BANDUNG, KABAR MUSLIM- Di usianya yang ke-113, Muhammadiyah kembali menegaskan diri sebagai gerakan Islam yang bekerja sunyi namun berdampak besar bagi umat.
Dalam peringatan Milad ke-113 di Kampus Muhammadiyah Bandung, Ketua Umum PP Muhammadiyah Haedar Nashir mengingatkan pentingnya meninggalkan pola gerakan yang hanya berhenti pada wacana. “Semua harus diwujudkan dalam perbuatan nyata. Jangan sekadar retorika,” ujar Haedar seperti dikutip Kabar Muslim dari Harian Kompas (19/11/2025).
Menjangkau Semua Lapisan Umat
Haedar menyoroti bagaimana sekolah-sekolah, rumah sakit, dan lembaga sosial Muhammadiyah kini benar-benar menjangkau masyarakat luas.

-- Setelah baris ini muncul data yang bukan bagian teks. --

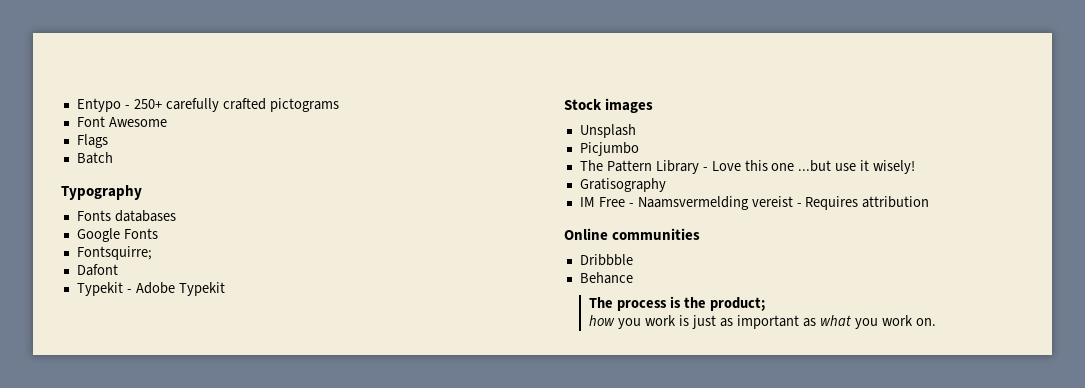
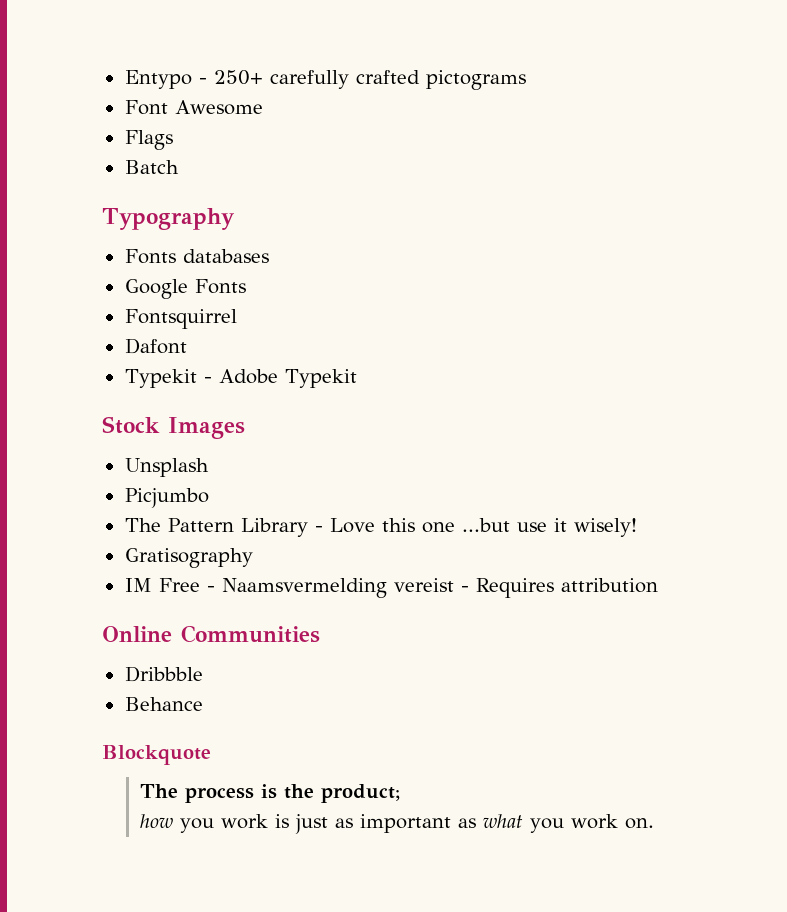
[76,246,152,260] Fontsquirre; -> [124,309,237,329] Fontsquirrel
[605,98,654,113] images -> [168,417,245,439] Images
[612,228,701,240] communities -> [181,625,320,643] Communities
(633, 278) none -> [102,745,211,765] // Blockquote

Jika dahulu fokusnya banyak pada kelompok berpendidikan, kini jaringannya merambah hingga komunitas bawah dan daerah pinggiran. Literasi, kesehatan, dan pemberdayaan ekonomi menjadi tiga pilar penting yang terus diperkuat.
Kesejahteraan yang Menyeluruh
Haedar juga menekankan pentingnya kesejahteraan yang utuh, tidak hanya dalam bentuk materi, tetapi juga kesejahteraan mental, moral, dan sosial.
“Bila kesejahteraan materi dan nonmateri bisa kita raih bersama, tentu akan lebih lengkap,” katanya.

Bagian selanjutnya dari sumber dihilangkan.